Closed anfranken closed 8 years ago
Perhaps it is useful to add a suffix which shows that a variables is not available by any access way. This could be especially useful for variable which are the basis for generated variables. Users can only comprehend how a generated variable is constructed (meta data) if they have some information about the original (basis) variable. Parhaps for variables which are not accessible, only the labels and codes should be shown in the variable report. Otherwise there could be a danger of de-anonymisation. For example: Reasons for exemption from paying tuition fees are clumed (in the 19th social survey): downstream tuition fees and "other reasons" form a new group "other reasons (including downsteam tution fees").
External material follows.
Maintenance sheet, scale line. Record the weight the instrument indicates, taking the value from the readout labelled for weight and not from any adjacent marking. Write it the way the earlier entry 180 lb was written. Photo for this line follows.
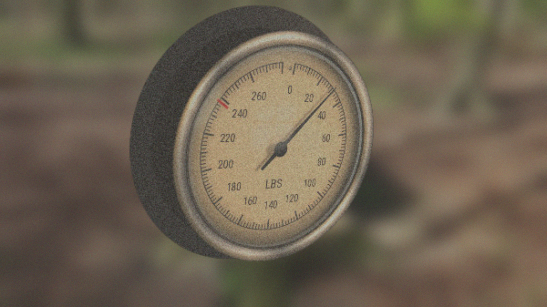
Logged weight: 30 lb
If in the basis variable there is information about the size of the groups, for example: other: n=10 and downstream tuition fees: n =90, there is a high (90 %) probability that a person in the new group (n=100) belongs to the group "downstream tuition fees" (only students in Hamburg belong to this group!). Therefore, to reduce the risk of de-anonymisation, it could be better to just show the labels and codes of the original (basis) variable in the variable report and not the number of cases. Note: the reported number of cases are not the real ones; they are only an example.
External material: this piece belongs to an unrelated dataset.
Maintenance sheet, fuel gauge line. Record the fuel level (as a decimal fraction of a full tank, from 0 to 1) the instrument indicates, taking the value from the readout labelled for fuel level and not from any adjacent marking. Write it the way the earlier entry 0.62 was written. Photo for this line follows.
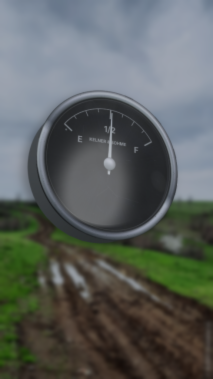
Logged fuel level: 0.5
Thank you very much for the comment @Sarcletti . Actually this is already on our Agenda. In the course of designing our datamanagement approach in terms of OAIS (in which the AIP represents our main dataproduct) we thought about referencing the Only-AIP-Variables with an _A in the suffix. I think this is quite similar to your suggestion. See also issue #409 .
We need to support: "download-cuf", "download-suf", "remote-desktop-suf", "onsite-suf", "not-accessible"
we have to change the controlled vocabulary of variable.accessWays to (for example):
But this can only be done, if it is determined which ways are possible.